I've always felt that I fit in. In the neighborhood where I grew up in Hartford there were lots of Italians, many of them first-generation like myself. My mom and dad established lifetime relationships with these people. They all clung to one another for support. Some of their children are my friends to this day.

My parents spoke Italian at home. They had to go to night school to learn English. I was the youngest of five, and my two oldest sisters and brother spoke back to them in Italian. But my sister Gloria, the fourth, used to answer in English and Italian. And when I came along, I only spoke English. "This is America," I used to tell them. "You've got to learn how to speak English." I wanted them to be more American. I regret that to this day. I'm the one who lost out. I can understand Italian, but I don't speak it fluently like the others do.

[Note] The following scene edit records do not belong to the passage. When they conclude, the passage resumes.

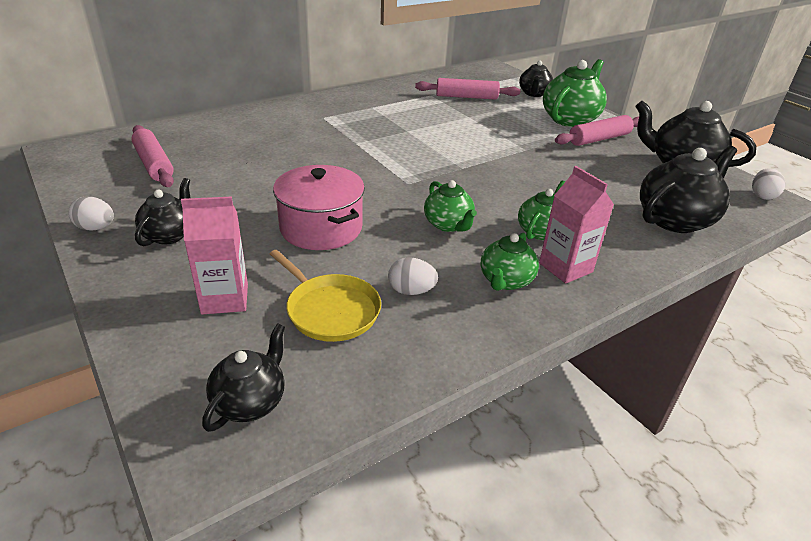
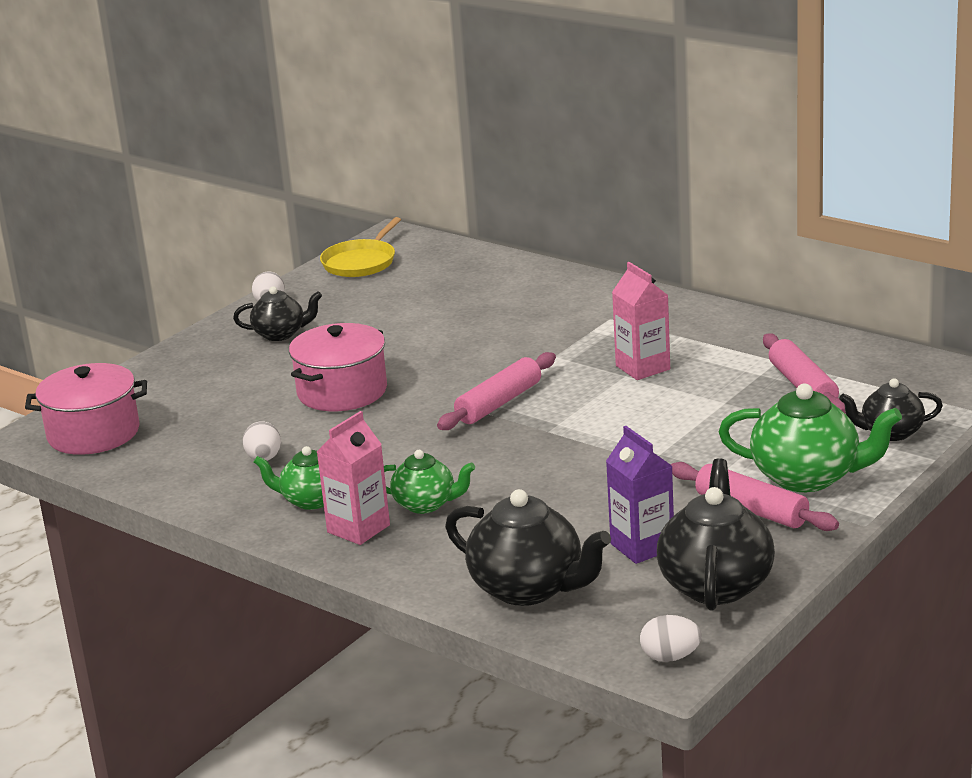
camera: 75 degrees right, 10 degrees down
(154, 164) = (401, 281): pink rolling pin -> pink rolling pin (499, 403)
(225, 299) = (203, 387): pink carton -> pink carton (643, 367)
(250, 401) = (93, 433): black teapot -> pink pot
(330, 310) = (214, 431): yellow pan -> yellow pan (361, 262)
(448, 225) = (399, 451): green teapot -> none
(631, 174) = (642, 546): none -> purple carton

I've always felt as if I belonged here. But I'm very proud of my heritage, and of my parents. I don't know if I could do what they did. They came here in 1919, leaving their families in the same small town in Sicily. My father said they would come for a few years and go back home. But he loved America. And he never went home.

I married an Italian American. A lot of the people I dated were from Italian backgrounds. I think we had a lot in common.

I've got two sons. One is married, but not to someone of Italian heritage. That doesn't bother me one bit. My daughter-in-law's background is English and Irish, and she loves the family. We're very huggy people, very emotional. That's a natural part of our heritage.

Janet Sottile, 63, is an Italian American from Avon, Conn.